Say what you want about Tracy McGrady. Say that he has an ego, he's selfish, he's lazy, he chokes in the playoffs... and it's probably all true. But for one minute, think about your finest memories of the Rockets franchise since the end of the Hakeem era. It's T-Mac's 13 in 35. It's T-Mac's posterizing Shawn Bradley in the playoffs. It's our 22 game winning streak led by T-Mac while Yao was down. I think we are all disappointed because we knew what T-Mac WAS capable of. He had the potential to be one of the greatest of all time. He and Yao could've been Shaq and Kobe. And in the end, we never made it out of the first round with Tracy McGrady in the line-up. 

Despite this, he was a very entertaining player, and gave the Rockets fans a lot of fond memories. We got him for Francis, Mobley, and Cato, and look at where these guys are now. Anyway I wish Tracy all the best in New York, and that he can live to his word and prove that he does have something left in him.


----------



## Spaceman Spiff (Aug 2, 2006)

T-Mac made me a Rockets fan, and I thank him for that. I've always went against those who say he choked in the playoffs when he always raised his game at that time. It's a shame injuries caught up to him as soon as a competent team was put around him. T-Mac is still my favorite player in the league.

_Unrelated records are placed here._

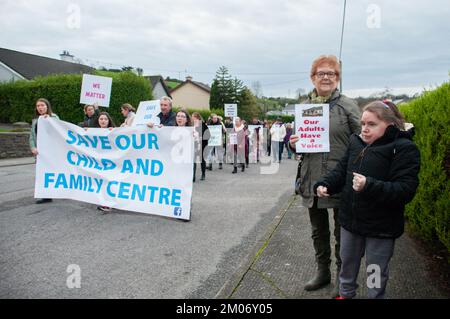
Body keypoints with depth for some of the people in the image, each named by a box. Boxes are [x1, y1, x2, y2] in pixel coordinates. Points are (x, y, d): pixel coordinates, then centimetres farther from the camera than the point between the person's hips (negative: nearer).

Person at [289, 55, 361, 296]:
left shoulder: (348, 105, -5)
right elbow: (297, 142, 17)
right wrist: (293, 143, -6)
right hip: (312, 180, 4)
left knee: (342, 232, 11)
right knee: (318, 231, 18)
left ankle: (342, 277, 29)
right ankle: (322, 271, 37)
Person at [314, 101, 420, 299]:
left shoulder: (404, 149, -16)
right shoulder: (355, 142, 2)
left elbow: (405, 190, -23)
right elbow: (341, 171, 9)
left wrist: (370, 186, -35)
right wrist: (324, 185, -10)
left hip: (381, 226, -5)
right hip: (350, 220, 6)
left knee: (376, 273, 14)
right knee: (347, 264, 25)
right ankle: (345, 293, 48)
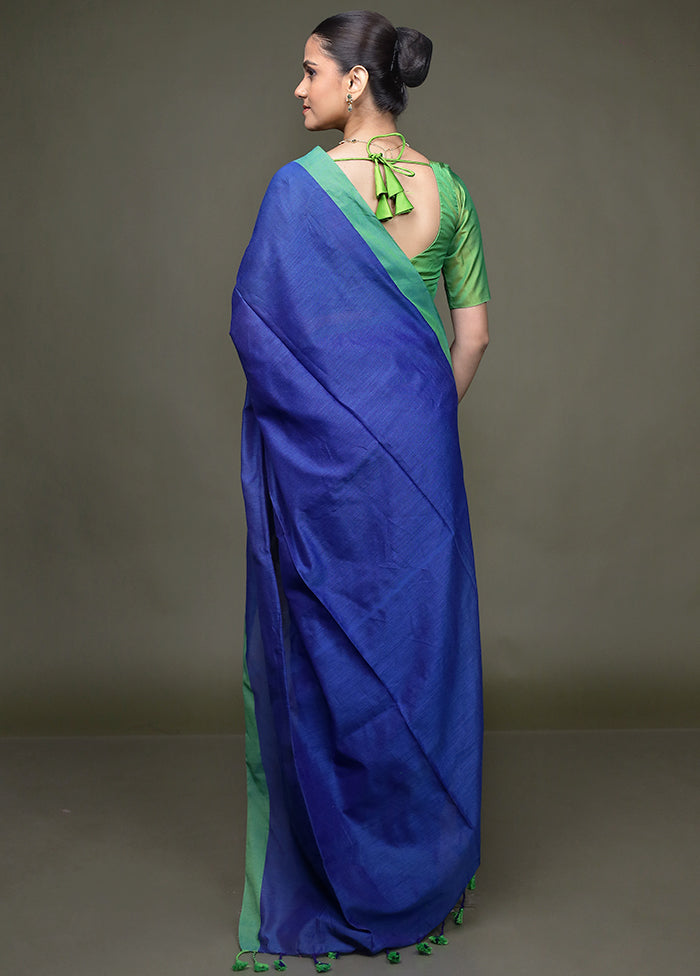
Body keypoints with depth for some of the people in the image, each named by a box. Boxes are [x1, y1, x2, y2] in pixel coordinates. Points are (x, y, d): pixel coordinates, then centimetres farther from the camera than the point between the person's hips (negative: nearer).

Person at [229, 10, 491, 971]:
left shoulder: (299, 186, -9)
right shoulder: (447, 189, 6)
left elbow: (254, 323, -8)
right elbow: (473, 333, 6)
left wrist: (305, 408, 8)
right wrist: (426, 416, 16)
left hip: (322, 451, -4)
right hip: (420, 450, 5)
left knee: (329, 648, 7)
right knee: (422, 637, 14)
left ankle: (337, 889, 21)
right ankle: (424, 874, 29)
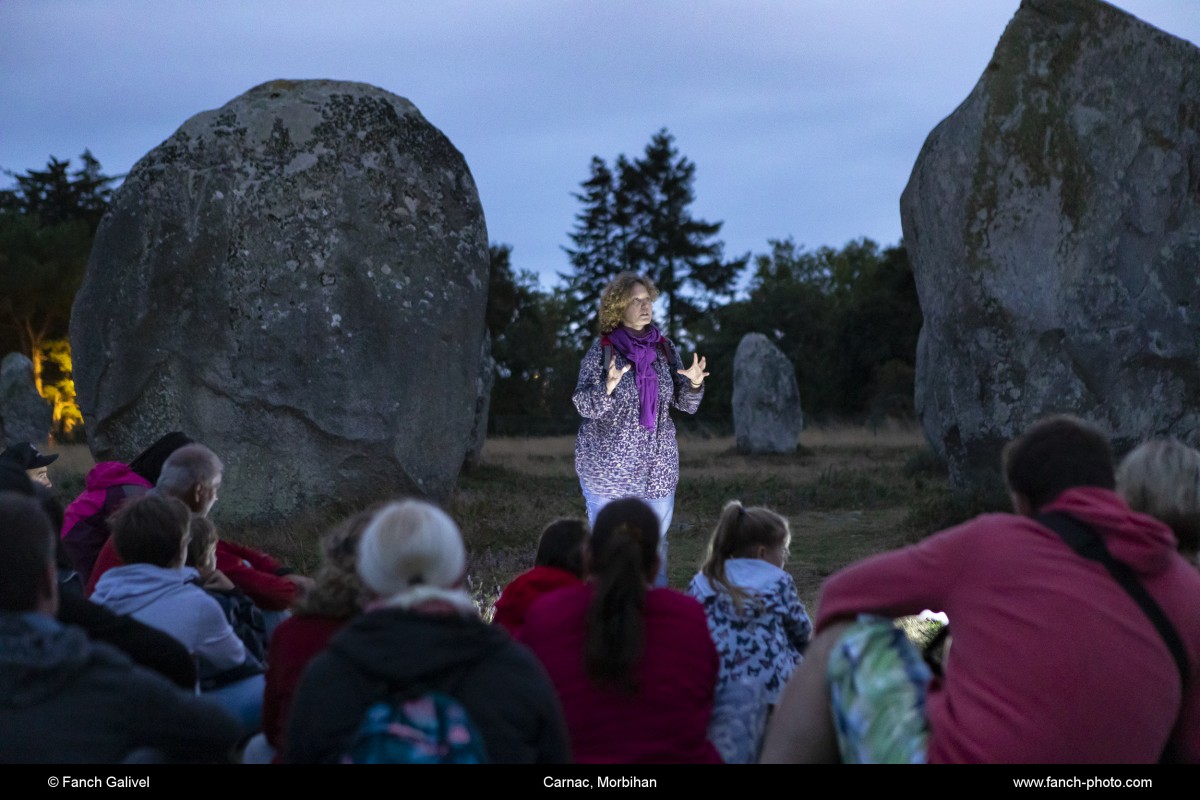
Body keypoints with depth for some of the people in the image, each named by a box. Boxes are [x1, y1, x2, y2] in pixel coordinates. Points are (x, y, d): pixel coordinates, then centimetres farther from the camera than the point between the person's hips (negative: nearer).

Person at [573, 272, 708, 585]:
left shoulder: (663, 347, 4)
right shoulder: (602, 348, -7)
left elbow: (685, 403, 7)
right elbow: (585, 405, -11)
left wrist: (693, 383, -15)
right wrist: (608, 387, -31)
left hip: (658, 465, 4)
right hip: (608, 465, -4)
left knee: (656, 543, 8)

I will be torn on pulling for the Knicks because of the draft picks they have in store for the Rockets.


----------



## Kidd (Jul 2, 2009)

I was never a Rockets fan but they were one of my favourite teams to watch because of T-Mac.


----------



## OneBadLT123 (Oct 4, 2005)

Thanks for the first season you were here
Thanks for 13 in 33
Thanks for the 22 game win streak
Thanks for playing your hardest in the playoffs and elevating your game when you felt the need to.

Other than that...Good riddance. Never again do I want to deal with the drama you caused. We gave you many chances and defended you time and time again. Only for you to essentially **** on the franchise, and fans last year in Toronto, in 05-06, "its on me", "after my contract is up I want to play baseball", while the team and fans had to cater to you every need.


----------



## Cornholio (Feb 13, 2005)




----------



## Legend-Like (Mar 25, 2006)

Its hurts me to see T-mac play in a different uniform. Good luck in NY!!


----------